**PROBLEM DESCRIPTION**
Copy the whole listing below line for line, with no changes.

## begin

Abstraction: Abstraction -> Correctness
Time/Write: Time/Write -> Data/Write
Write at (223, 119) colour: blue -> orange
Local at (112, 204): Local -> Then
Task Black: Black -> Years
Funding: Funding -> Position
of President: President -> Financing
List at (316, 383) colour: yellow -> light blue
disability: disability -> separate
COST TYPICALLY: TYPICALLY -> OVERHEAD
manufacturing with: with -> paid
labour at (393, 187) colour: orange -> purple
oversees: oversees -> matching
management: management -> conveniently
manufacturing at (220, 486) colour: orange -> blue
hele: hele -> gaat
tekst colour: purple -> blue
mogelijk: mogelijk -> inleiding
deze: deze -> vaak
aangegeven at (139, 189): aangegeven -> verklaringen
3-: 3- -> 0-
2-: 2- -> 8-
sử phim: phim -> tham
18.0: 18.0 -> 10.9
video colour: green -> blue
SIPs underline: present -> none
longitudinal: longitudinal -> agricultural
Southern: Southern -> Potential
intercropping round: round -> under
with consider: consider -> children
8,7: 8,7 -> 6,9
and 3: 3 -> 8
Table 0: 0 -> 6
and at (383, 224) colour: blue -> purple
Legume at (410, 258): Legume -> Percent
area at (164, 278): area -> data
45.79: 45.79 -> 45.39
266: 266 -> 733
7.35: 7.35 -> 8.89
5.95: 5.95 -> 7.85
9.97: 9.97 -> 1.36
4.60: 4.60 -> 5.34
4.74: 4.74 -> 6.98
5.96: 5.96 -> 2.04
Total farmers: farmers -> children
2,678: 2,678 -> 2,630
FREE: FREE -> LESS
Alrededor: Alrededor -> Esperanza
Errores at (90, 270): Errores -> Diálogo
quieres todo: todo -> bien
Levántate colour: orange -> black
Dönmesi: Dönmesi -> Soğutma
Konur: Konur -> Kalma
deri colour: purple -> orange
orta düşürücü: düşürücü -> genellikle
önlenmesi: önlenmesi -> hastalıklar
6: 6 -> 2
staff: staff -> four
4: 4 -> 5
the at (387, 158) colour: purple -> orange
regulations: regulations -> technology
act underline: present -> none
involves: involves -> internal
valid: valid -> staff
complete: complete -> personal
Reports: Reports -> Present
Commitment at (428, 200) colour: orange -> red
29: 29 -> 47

## end

**CORRECT RESULT**
Abstraction: Abstraction -> Correctness
Time/Write: Time/Write -> Data/Write
Write at (223, 119) colour: blue -> orange
Local at (112, 204): Local -> Then
Task Black: Black -> Years
Funding: Funding -> Position
of President: President -> Financing
List at (316, 383) colour: yellow -> light blue
disability: disability -> separate
COST TYPICALLY: TYPICALLY -> OVERHEAD
manufacturing with: with -> paid
labour at (393, 187) colour: orange -> purple
oversees: oversees -> matching
management: management -> conveniently
manufacturing at (220, 486) colour: orange -> blue
hele: hele -> gaat
tekst colour: purple -> blue
mogelijk: mogelijk -> inleiding
deze: deze -> vaak
aangegeven at (139, 189): aangegeven -> verklaringen
3-: 3- -> 0-
2-: 2- -> 8-
sử phim: phim -> tham
18.0: 18.0 -> 10.9
video colour: green -> blue
SIPs underline: present -> none
longitudinal: longitudinal -> agricultural
Southern: Southern -> Potential
intercropping round: round -> under
with consider: consider -> children
8,7: 8,7 -> 6,9
and 3: 3 -> 8
Table 0: 0 -> 6
and at (383, 224) colour: blue -> purple
Legume at (410, 258): Legume -> Percent
area at (164, 278): area -> data
45.79: 45.79 -> 45.39
266: 266 -> 733
7.35: 7.35 -> 8.89
5.95: 5.95 -> 7.85
9.97: 9.97 -> 1.36
4.60: 4.60 -> 5.34
4.74: 4.74 -> 6.98
5.96: 5.96 -> 2.04
Total farmers: farmers -> children
2,678: 2,678 -> 2,630
FREE: FREE -> LESS
Alrededor: Alrededor -> Esperanza
Errores at (90, 270): Errores -> Diálogo
quieres todo: todo -> bien
Levántate colour: orange -> black
Dönmesi: Dönmesi -> Soğutma
Konur: Konur -> Kalma
deri colour: purple -> orange
orta düşürücü: düşürücü -> genellikle
önlenmesi: önlenmesi -> hastalıklar
6: 6 -> 2
staff: staff -> four
4: 4 -> 5
the at (387, 158) colour: purple -> orange
regulations: regulations -> technology
act underline: present -> none
involves: involves -> internal
valid: valid -> staff
complete: complete -> personal
Reports: Reports -> Present
Commitment at (428, 200) colour: orange -> red
29: 29 -> 47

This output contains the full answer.